In other words, the regulators will be inspecting your policies and procedures for data protection and availability of IT systems. That’s not the same as investigating a specific ransomware attack. They are investigating the environment that allowed the attack to happen.

So you can disclose and risk a significant regulatory action, with monetary penalties or a settlement that requires corrective action. Or you can pay the ransomware people, who will probably want only a few thousand dollars, and then correct your policies and procedures anyway. Which one is the wiser course?

Enter Law Enforcement

Not surprisingly, the prosecutors and FBI agents at the Stamford conference said paying ransomware and keeping quiet is a terrible idea. You can’t be sure the hackers will give you a key to decrypt your data. You don’t know whether they planted malware on your systems for further damage in the future. You can’t be sure that data theft didn’t happen. More broadly, your payment might go to funding terrorism. It definitely will fund more ransomware attacks.

This gets to an important point for compliance officers: the difference between reporting ransomware to law enforcement, and disclosing ransomware to regulators or the public. Cynics will say reporting to law enforcement is a great idea that might not help your particular company much, yet trigger disclosure to regulators and the public that could pile on the costs even more. The cynics aren’t out of bounds to raise that point.

I’m still in the pro-disclosure camp simply because it’s the right thing to do. And on a practical basis, if your employees can’t get into their systems because of an attack, that sort of thing slips into public awareness anyway. If some other party discloses your company’s problem, you have an even bigger problem.

But ransomware is not going to go away. From the hackers’ perspective, it’s a lucrative business. So compliance officers want to ponder how your firm might respond under various circumstances. Until cybersecurity improves dramatically, the future is going to be a difficult thing to navigate.

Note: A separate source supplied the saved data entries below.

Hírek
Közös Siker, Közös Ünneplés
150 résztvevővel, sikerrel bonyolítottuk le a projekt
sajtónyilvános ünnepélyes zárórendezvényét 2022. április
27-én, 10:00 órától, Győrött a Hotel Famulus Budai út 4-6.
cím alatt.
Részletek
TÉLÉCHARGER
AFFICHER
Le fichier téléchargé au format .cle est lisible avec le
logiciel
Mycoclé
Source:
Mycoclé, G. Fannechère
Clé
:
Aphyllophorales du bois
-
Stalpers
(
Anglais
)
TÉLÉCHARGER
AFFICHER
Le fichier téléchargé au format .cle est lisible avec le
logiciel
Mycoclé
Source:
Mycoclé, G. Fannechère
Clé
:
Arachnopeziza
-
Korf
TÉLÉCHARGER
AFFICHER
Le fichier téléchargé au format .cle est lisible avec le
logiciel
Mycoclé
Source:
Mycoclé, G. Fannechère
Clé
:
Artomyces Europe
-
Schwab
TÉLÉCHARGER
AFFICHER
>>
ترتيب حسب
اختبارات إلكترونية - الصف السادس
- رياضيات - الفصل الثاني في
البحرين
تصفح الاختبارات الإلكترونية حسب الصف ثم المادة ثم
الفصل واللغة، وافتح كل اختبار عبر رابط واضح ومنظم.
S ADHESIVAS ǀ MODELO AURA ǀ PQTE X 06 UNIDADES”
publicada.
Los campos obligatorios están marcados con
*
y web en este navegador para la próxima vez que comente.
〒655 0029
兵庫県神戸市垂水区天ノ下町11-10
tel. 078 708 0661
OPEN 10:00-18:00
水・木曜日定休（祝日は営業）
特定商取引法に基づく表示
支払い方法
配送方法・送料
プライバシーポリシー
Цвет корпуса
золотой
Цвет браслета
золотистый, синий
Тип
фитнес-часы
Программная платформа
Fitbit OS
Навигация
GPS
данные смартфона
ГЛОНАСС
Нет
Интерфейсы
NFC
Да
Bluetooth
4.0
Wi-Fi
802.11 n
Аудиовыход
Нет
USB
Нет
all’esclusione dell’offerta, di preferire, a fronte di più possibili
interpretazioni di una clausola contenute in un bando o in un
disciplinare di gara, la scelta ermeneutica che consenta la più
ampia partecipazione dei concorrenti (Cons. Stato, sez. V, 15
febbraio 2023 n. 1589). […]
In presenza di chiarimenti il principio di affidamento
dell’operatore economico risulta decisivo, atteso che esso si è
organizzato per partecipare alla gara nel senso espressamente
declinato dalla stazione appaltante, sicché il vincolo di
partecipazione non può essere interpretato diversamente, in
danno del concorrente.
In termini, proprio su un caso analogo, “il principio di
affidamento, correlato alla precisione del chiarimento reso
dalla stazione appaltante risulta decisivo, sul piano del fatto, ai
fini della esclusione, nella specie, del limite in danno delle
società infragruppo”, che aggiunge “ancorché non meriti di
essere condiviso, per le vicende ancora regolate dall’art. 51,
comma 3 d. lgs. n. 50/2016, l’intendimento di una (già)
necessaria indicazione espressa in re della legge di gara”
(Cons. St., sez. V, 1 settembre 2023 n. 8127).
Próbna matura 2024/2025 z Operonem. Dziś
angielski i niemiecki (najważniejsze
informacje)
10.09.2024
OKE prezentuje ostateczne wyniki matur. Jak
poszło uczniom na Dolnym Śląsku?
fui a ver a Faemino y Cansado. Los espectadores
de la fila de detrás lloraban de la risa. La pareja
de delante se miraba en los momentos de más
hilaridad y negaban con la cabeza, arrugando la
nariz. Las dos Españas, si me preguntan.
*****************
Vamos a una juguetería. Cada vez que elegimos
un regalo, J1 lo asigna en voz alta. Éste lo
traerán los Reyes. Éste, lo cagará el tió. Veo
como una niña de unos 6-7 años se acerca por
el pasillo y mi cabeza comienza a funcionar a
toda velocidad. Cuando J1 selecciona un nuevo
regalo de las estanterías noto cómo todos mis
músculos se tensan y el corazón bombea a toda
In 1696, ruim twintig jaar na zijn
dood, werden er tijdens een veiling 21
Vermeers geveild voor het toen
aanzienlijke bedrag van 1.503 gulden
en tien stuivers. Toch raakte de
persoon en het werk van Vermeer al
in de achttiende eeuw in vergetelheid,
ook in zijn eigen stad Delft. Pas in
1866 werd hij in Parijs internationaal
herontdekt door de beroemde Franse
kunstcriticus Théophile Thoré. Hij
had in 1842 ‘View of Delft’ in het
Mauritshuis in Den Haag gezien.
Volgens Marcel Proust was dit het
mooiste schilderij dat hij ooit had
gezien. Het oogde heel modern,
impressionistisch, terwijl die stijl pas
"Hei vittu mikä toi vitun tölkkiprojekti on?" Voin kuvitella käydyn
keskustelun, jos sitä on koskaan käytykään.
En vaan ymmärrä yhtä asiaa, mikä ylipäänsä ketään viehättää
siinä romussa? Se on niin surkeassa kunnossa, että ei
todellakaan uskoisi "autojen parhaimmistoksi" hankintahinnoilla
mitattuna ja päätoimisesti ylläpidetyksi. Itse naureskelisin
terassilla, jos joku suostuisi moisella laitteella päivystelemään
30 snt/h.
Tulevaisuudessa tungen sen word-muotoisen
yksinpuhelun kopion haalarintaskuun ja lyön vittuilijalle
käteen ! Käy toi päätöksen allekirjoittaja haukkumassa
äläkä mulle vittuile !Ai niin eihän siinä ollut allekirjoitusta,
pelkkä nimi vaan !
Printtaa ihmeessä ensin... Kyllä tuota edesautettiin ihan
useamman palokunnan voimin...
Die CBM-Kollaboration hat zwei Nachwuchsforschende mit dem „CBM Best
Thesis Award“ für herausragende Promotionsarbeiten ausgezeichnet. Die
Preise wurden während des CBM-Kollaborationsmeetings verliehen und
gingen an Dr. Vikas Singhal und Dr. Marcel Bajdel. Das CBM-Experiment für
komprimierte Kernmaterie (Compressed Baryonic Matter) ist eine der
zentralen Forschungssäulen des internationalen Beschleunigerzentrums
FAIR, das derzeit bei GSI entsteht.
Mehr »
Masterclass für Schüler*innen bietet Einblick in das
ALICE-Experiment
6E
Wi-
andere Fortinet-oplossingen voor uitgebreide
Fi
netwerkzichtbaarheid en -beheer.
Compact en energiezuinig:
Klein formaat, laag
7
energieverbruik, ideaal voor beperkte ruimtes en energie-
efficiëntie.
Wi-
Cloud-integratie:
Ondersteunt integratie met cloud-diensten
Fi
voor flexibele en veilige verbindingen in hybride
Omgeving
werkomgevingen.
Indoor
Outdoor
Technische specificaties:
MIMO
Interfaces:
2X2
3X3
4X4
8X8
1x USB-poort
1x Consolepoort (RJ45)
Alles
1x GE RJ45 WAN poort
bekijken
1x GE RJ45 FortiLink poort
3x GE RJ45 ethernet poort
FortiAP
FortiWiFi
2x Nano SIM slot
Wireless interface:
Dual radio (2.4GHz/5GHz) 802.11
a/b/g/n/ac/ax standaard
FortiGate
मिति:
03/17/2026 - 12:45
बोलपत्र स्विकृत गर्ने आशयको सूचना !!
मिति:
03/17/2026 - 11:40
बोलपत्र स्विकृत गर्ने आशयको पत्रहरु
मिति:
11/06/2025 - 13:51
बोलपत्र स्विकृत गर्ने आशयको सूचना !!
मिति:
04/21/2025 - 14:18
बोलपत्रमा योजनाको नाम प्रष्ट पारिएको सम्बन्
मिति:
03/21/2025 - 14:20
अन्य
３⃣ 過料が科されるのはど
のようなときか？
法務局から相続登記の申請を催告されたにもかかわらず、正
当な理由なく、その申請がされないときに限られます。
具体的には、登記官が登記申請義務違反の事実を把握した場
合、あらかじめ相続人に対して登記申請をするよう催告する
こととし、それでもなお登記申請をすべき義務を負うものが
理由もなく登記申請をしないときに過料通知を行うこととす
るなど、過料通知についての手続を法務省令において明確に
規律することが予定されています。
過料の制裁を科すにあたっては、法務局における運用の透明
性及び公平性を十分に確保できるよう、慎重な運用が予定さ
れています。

I’ll have another post in a few days about some protective measures that compliance and audit executives can implement in their organizations for ransomware attacks.

Also, I’d be remiss if I didn’t praise Neil Frieser, chief audit executive of Frontier Communications; Bill Feher, chief risk officer at ITT; and Vanessa Richards of the U.S. attorney’s office in Connecticut. They organized this event, and it was superb. Every U.S. attorney’s office and local compliance or audit organization in the country should do this.